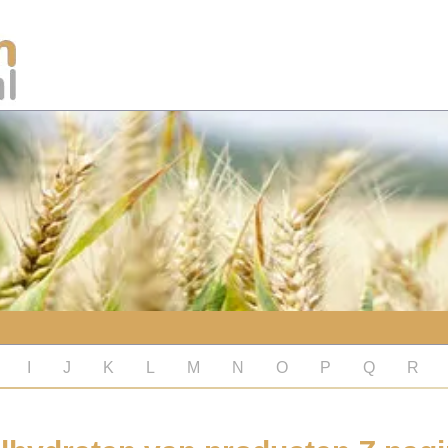
I
J
K
L
M
N
O
P
Q
R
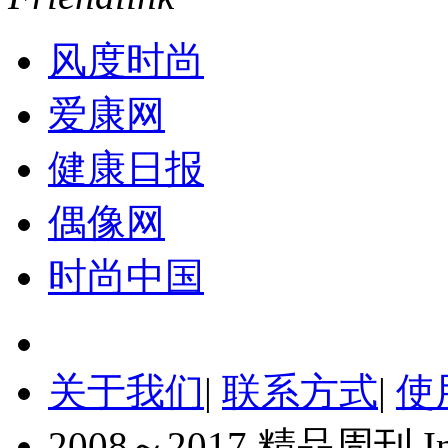
风度时尚
爱康网
健康日报
偶像网
时尚中国
关于我们
|
联系方式
|
使
2008～2017 精品周刊 Inc. A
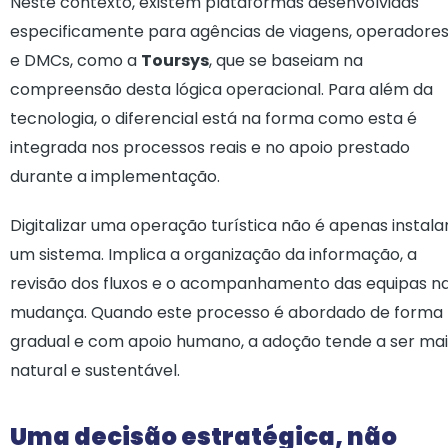
Neste contexto, existem plataformas desenvolvidas
especificamente para agências de viagens, operadore
e DMCs, como a
Toursys
, que se baseiam na
compreensão desta lógica operacional. Para além da
tecnologia, o diferencial está na forma como esta é
integrada nos processos reais e no apoio prestado
durante a implementação.
Digitalizar uma operação turística não é apenas instala
um sistema. Implica a organização da informação, a
revisão dos fluxos e o acompanhamento das equipas n
mudança. Quando este processo é abordado de forma
gradual e com apoio humano, a adoção tende a ser mai
natural e sustentável.
Uma decisão estratégica, não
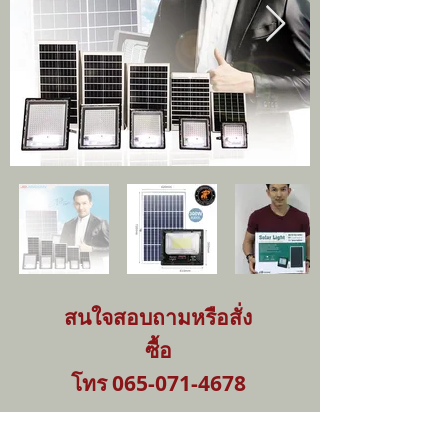
สนใจสอบถามหรือสั่ง
ซื้อ
โทร
065-071-4678
ชุดโคมไฟสปอร์ตไลท์ โซลาร์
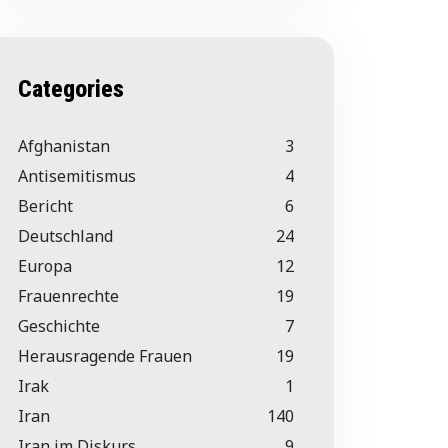
Categories
Afghanistan
3
Antisemitismus
4
Bericht
6
Deutschland
24
Europa
12
Frauenrechte
19
Geschichte
7
Herausragende Frauen
19
Irak
1
Iran
140
Iran im Diskurs
9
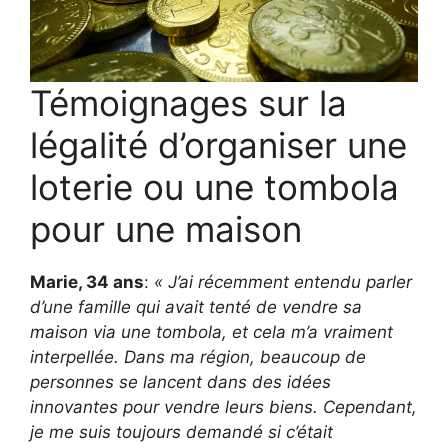
Témoignages sur la
légalité d’organiser une
loterie ou une tombola
pour une maison
Marie, 34 ans
:
« J’ai récemment entendu parler
d’une famille qui avait tenté de vendre sa
maison via une tombola, et cela m’a vraiment
interpellée. Dans ma région, beaucoup de
personnes se lancent dans des idées
innovantes pour vendre leurs biens. Cependant,
je me suis toujours demandé si c’était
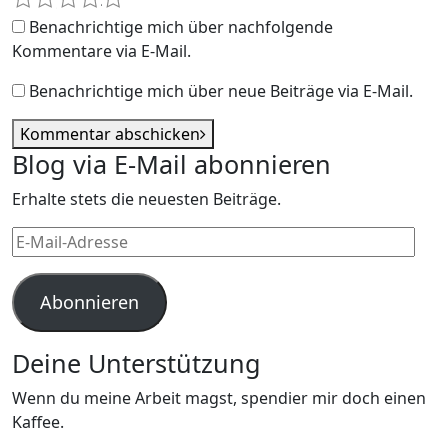
Benachrichtige mich über nachfolgende
Kommentare via E-Mail.
Benachrichtige mich über neue Beiträge via E-Mail.
Kommentar abschicken
Blog via E-Mail abonnieren
Erhalte stets die neuesten Beiträge.
E-
Mail-
Adresse
Abonnieren
Deine Unterstützung
Wenn du meine Arbeit magst, spendier mir doch einen
Kaffee.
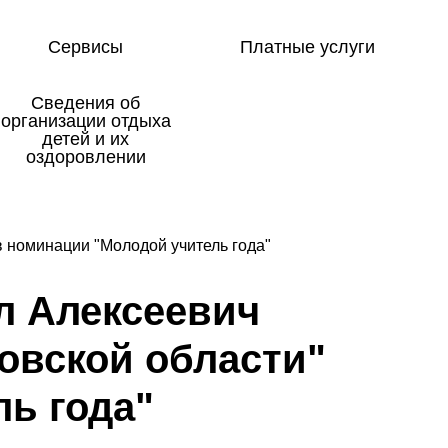
Сервисы
Платные услуги
Сведения об
организации отдыха
детей и их
оздоровлении
в номинации "Молодой учитель года"
л А­лек­се­е­вич
ров­ской об­ласти"
ль го­да"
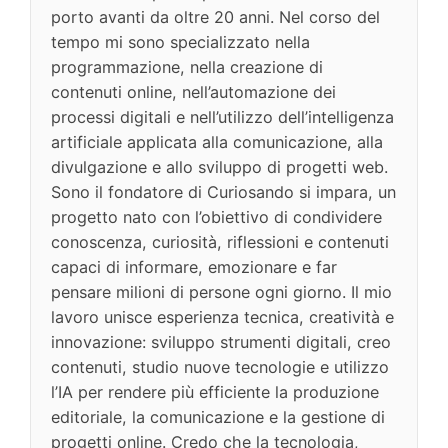
porto avanti da oltre 20 anni. Nel corso del
tempo mi sono specializzato nella
programmazione, nella creazione di
contenuti online, nell’automazione dei
processi digitali e nell’utilizzo dell’intelligenza
artificiale applicata alla comunicazione, alla
divulgazione e allo sviluppo di progetti web.
Sono il fondatore di Curiosando si impara, un
progetto nato con l’obiettivo di condividere
conoscenza, curiosità, riflessioni e contenuti
capaci di informare, emozionare e far
pensare milioni di persone ogni giorno. Il mio
lavoro unisce esperienza tecnica, creatività e
innovazione: sviluppo strumenti digitali, creo
contenuti, studio nuove tecnologie e utilizzo
l’IA per rendere più efficiente la produzione
editoriale, la comunicazione e la gestione di
progetti online. Credo che la tecnologia,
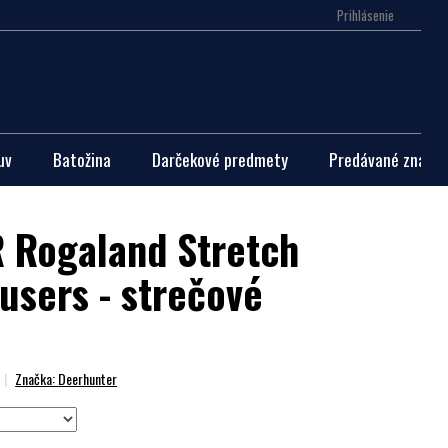
Prihlásenie
Nákupn
košík
uv
Batožina
Darčekové predmety
Predávané značky
 Rogaland Stretch
users - strečové
Značka:
Deerhunter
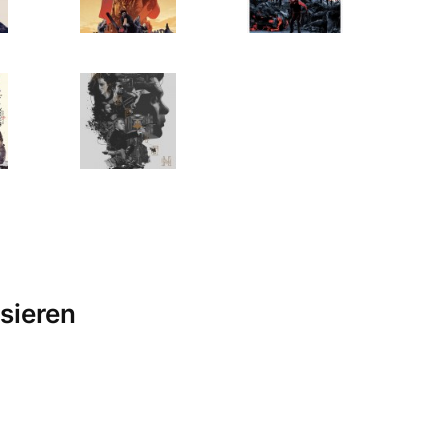
sieren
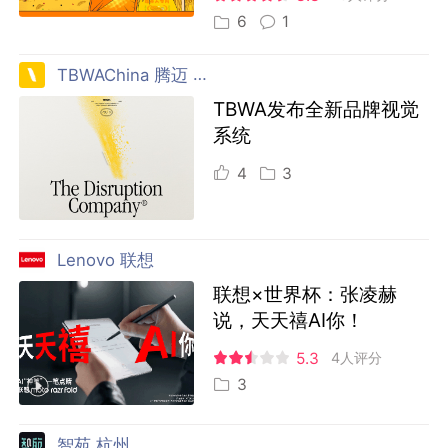
6
1
TBWAChina 腾迈 中国
TBWA发布全新品牌视觉
系统
4
3
Lenovo 联想
联想×世界杯：张凌赫
说，天天禧AI你！
5.3
4人评分
3
智苑 杭州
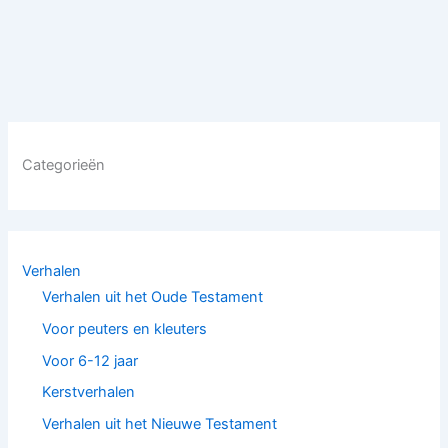
Categorieën
Verhalen
Verhalen uit het Oude Testament
Voor peuters en kleuters
Voor 6-12 jaar
Kerstverhalen
Verhalen uit het Nieuwe Testament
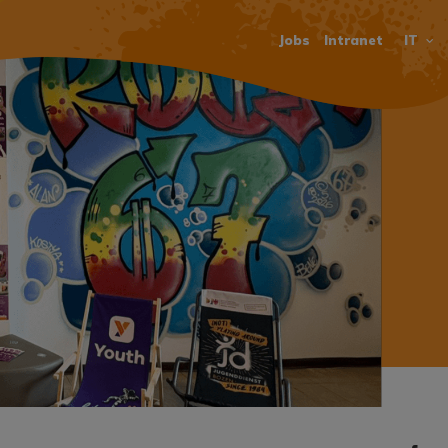
Jobs
Intranet
IT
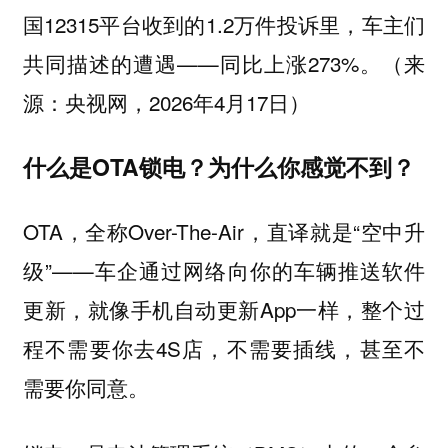
国12315平台收到的1.2万件投诉里，车主们
共同描述的遭遇——同比上涨273%。（来
源：央视网，2026年4月17日）
什么是OTA锁电？为什么你感觉不到？
OTA，全称Over-The-Air，直译就是“空中升
级”——车企通过网络向你的车辆推送软件
更新，就像手机自动更新App一样，整个过
程不需要你去4S店，不需要插线，甚至不
需要你同意。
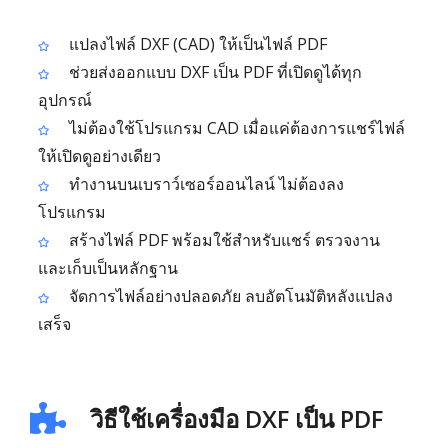
แปลงไฟล์ DXF (CAD) ให้เป็นไฟล์ PDF
ช่วยส่งออกแบบ DXF เป็น PDF ที่เปิดดูได้ทุก
อุปกรณ์
ไม่ต้องใช้โปรแกรม CAD เมื่อแค่ต้องการแชร์ไฟล์
ให้เปิดดูอย่างเดียว
ทำงานบนเบราว์เซอร์ออนไลน์ ไม่ต้องลง
โปรแกรม
สร้างไฟล์ PDF พร้อมใช้สำหรับแชร์ ตรวจงาน
และเก็บเป็นหลักฐาน
จัดการไฟล์อย่างปลอดภัย ลบอัตโนมัติหลังแปลง
เสร็จ
วิธีใช้เครื่องมือ DXF เป็น PDF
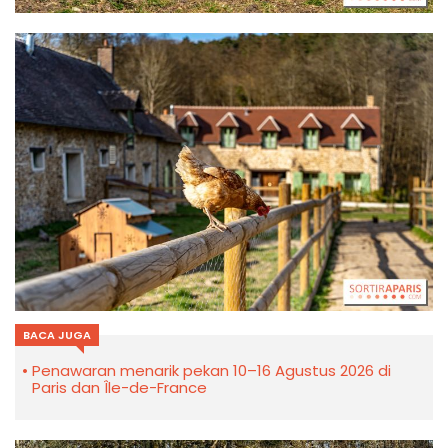
BACA JUGA
Penawaran menarik pekan 10–16 Agustus 2026 di
Paris dan Île-de-France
----
Format every line of text in the rows above as a single numbered list, skipping blank lines. Leave the pictures out of your answer.

● Exercise response
1. I
2. J
3. K
4. L
5. M
6. N
7. O
8. P
9. Q
10. R
11. 风度时尚
12. 爱康网
13. 健康日报
14. 偶像网
15. 时尚中国
16. 关于我们
17. |
18. 联系方式
19. |
20. 使
21. 2008～2017 精品周刊 Inc. A
22. Neste contexto, existem plataformas desenvolvidas
23. especificamente para agências de viagens, operadore
24. e DMCs, como a
25. Toursys
26. , que se baseiam na
27. compreensão desta lógica operacional. Para além da
28. tecnologia, o diferencial está na forma como esta é
29. integrada nos processos reais e no apoio prestado
30. durante a implementação.
31. Digitalizar uma operação turística não é apenas instala
32. um sistema. Implica a organização da informação, a
33. revisão dos fluxos e o acompanhamento das equipas n
34. mudança. Quando este processo é abordado de forma
35. gradual e com apoio humano, a adoção tende a ser mai
36. natural e sustentável.
37. Uma decisão estratégica, não
38. สนใจสอบถามหรือสั่ง
39. ซื้อ
40. โทร
41. 065-071-4678
42. ชุดโคมไฟสปอร์ตไลท์ โซลาร์
43. Categories
44. Afghanistan
45. 3
46. Antisemitismus
47. 4
48. Bericht
49. 6
50. Deutschland
51. 24
52. Europa
53. 12
54. Frauenrechte
55. 19
56. Geschichte
57. 7
58. Herausragende Frauen
59. 19
60. Irak
61. 1
62. Iran
63. 140
64. Iran im Diskurs
65. 9
66. Témoignages sur la
67. légalité d’organiser une
68. loterie ou une tombola
69. pour une maison
70. Marie, 34 ans
71. :
72. « J’ai récemment entendu parler
73. d’une famille qui avait tenté de vendre sa
74. maison via une tombola, et cela m’a vraiment
75. interpellée. Dans ma région, beaucoup de
76. personnes se lancent dans des idées
77. innovantes pour vendre leurs biens. Cependant,
78. je me suis toujours demandé si c’était
79. Benachrichtige mich über nachfolgende
80. Kommentare via E-Mail.
81. Benachrichtige mich über neue Beiträge via E-Mail.
82. Kommentar abschicken
83. Blog via E-Mail abonnieren
84. Erhalte stets die neuesten Beiträge.
85. E-
86. Mail-
87. Adresse
88. Abonnieren
89. Deine Unterstützung
90. Wenn du meine Arbeit magst, spendier mir doch einen
91. Kaffee.
92. Сервисы
93. Платные услуги
94. Сведения об
95. организации отдыха
96. детей и их
97. оздоровлении
98. в номинации "Молодой учитель года"
99. л А­лек­се­е­вич
100. ров­ской об­ласти"
101. ль го­да"
102. porto avanti da oltre 20 anni. Nel corso del
103. tempo mi sono specializzato nella
104. programmazione, nella creazione di
105. contenuti online, nell’automazione dei
106. processi digitali e nell’utilizzo dell’intelligenza
107. artificiale applicata alla comunicazione, alla
108. divulgazione e allo sviluppo di progetti web.
109. Sono il fondatore di Curiosando si impara, un
110. progetto nato con l’obiettivo di condividere
111. conoscenza, curiosità, riflessioni e contenuti
112. capaci di informare, emozionare e far
113. pensare milioni di persone ogni giorno. Il mio
114. lavoro unisce esperienza tecnica, creatività e
115. innovazione: sviluppo strumenti digitali, creo
116. contenuti, studio nuove tecnologie e utilizzo
117. l’IA per rendere più efficiente la produzione
118. editoriale, la comunicazione e la gestione di
119. progetti online. Credo che la tecnologia,
120. Prihlásenie
121. Nákupn
122. košík
123. uv
124. Batožina
125. Darčekové predmety
126. Predávané značky
127.  Rogaland Stretch
128. users - strečové
129. Značka:
130. Deerhunter
131. sieren
132. 6
133. 1
134. TBWAChina 腾迈 中国
135. TBWA发布全新品牌视觉
136. 系统
137. 4
138. 3
139. Lenovo 联想
140. 联想×世界杯：张凌赫
141. 说，天天禧AI你！
142. 5.3
143. 4人评分
144. 3
145. 智苑 杭州
146. Categorieën
147. Verhalen
148. Verhalen uit het Oude Testament
149. Voor peuters en kleuters
150. Voor 6-12 jaar
151. Kerstverhalen
152. Verhalen uit het Nieuwe Testament
153. Jobs
154. Intranet
155. IT
156. 国12315平台收到的1.2万件投诉里，车主们
157. 共同描述的遭遇——同比上涨273%。（来
158. 源：央视网，2026年4月17日）
159. 什么是OTA锁电？为什么你感觉不到？
160. OTA，全称Over-The-Air，直译就是“空中升
161. 级”——车企通过网络向你的车辆推送软件
162. 更新，就像手机自动更新App一样，整个过
163. 程不需要你去4S店，不需要插线，甚至不
164. 需要你同意。
165. แปลงไฟล์ DXF (CAD) ให้เป็นไฟล์ PDF
166. ช่วยส่งออกแบบ DXF เป็น PDF ที่เปิดดูได้ทุก
167. อุปกรณ์
168. ไม่ต้องใช้โปรแกรม CAD เมื่อแค่ต้องการแชร์ไฟล์
169. ให้เปิดดูอย่างเดียว
170. ทำงานบนเบราว์เซอร์ออนไลน์ ไม่ต้องลง
171. โปรแกรม
172. สร้างไฟล์ PDF พร้อมใช้สำหรับแชร์ ตรวจงาน
173. และเก็บเป็นหลักฐาน
174. จัดการไฟล์อย่างปลอดภัย ลบอัตโนมัติหลังแปลง
175. เสร็จ
176. วิธีใช้เครื่องมือ DXF เป็น PDF
177. BACA JUGA
178. Penawaran menarik pekan 10–16 Agustus 2026 di
179. Paris dan Île-de-France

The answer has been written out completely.